When LoRAX has been initialized with a default Medusa, you may continue to use it with dynamic LoRA loading as usual:

PythonREST

from lorax import Client

client = Client("http://127.0.0.1:8080")
prompt = "[INST] Natalia sold clips to 48 of her friends in April, and then she sold half as many clips in May. How many clips did Natalia sell altogether in April and May? [/INST]"

resp = client.generate(
    prompt,
    adapter_id="vineetsharma/qlora-adapter-Mistral-7B-Instruct-v0.1-gsm8k",
)
print(resp.generated_text)

curl 127.0.0.1:8080/generate \
    -X POST \
    -d '{
        "inputs": "[INST] Natalia sold clips to 48 of her friends in April, and then she sold half as many clips in May. How many clips did Natalia sell altogether in April and May? [/INST]",
        "parameters": {
            "adapter_id": "vineetsharma/qlora-adapter-Mistral-7B-Instruct-v0.1-gsm8k"
        }
    }' \
    -H 'Content-Type: application/json'

The default Medusa adapter will be applied to every LoRA in the batch. In the future, we also plan to support LoRAs that come with their own Medusa heads (Medusa 2).

How to train

The official Medusa GitHub repo contains recipes for training a Medusa v2 adapter, including the self-distillation process.
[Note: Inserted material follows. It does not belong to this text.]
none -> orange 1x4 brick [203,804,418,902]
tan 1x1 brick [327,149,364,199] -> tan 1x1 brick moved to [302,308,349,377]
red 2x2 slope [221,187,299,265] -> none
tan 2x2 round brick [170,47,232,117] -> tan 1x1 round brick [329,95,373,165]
Broadly, the steps needed to create a Medusa adapter are:

Prepare a dataset of example prompts in the ShareGPT or OpenAI conversation JSON format.
Generate responses from the base model you wish to adapt (Medusa 1).
Fine-tune Medusa heads using the prompt + response dataset.

Example

Clone the repo (note: using a fork here that includes some fixes for more recent versions of transformers):

git clone https://github.com/tgaddair/Medusa.git
cd Medusa

Install dependencies:

pip install -e ".[train]"
pip install -U accelerate

Download the dataset:

git lfs install
git clone https://huggingface.co/datasets/Aeala/ShareGPT_Vicuna_unfiltered

Launch a LoRAX server:

docker run --gpus all --shm-size 1g -p 8080:80 -v $PWD:/data \
    ghcr.io/predibase/lorax:main \
    --model-id mistralai/Mistral-7B-Instruct-v0.2 \
    --adapter-id predibase/Mistral-7B-Instruct-v0.2-medusa

Create the self-distillation dataset:

python create_data.py \
    ShareGPT_Vicuna_unfiltered/ShareGPT_V4.3_unfiltered_cleaned_split.json \
    /data/sharegpt-mistral-7b-instruct-02.json

Train:

python medusa/train/train_legacy.py --model_name_or_path mistralai/Mistral-7B-Instruct-v0.2 \
    --data_path /data/sharegpt-mistral-7b-instruct-02.json \
    --bf16 True \
    --output_dir sharegpt_mistral_7b_it_v02 \
    --num_train_epochs 3 \
    --per_device_train_batch_size 4 \
    --per_device_eval_batch_size 4 \
    --gradient_accumulation_steps 32 \
    --evaluation_strategy "no" \
    --save_strategy "no" \
    --learning_rate 1e-3 \
    --weight_decay 0.0 \
    --warmup_ratio 0.1 \
    --lr_scheduler_type "cosine" \
    --logging_steps 1 \
    --tf32 True \
    --model_max_length 2048 \
    --lazy_preprocess True \
    --medusa_num_heads 3 \
    --medusa_num_layers 1

Prompt with LoRAX:

curl 127.0.0.1:8080/generate \
    -X POST \
    -d '{
        "inputs": "[INST] What is the photograph filter called where the only part of the image is greyscale? [/INST]",
        "parameters": {
            "max_new_tokens": 64,
            "adapter_id": "/data/sharegpt_mistral_7b_it_v02",
            "adapter_source": "local"
        }
    }' \
    -H 'Content-Type: application/json'

Next you can upload to HF and use as a base Medusa adapter or runtime Medusa adapter.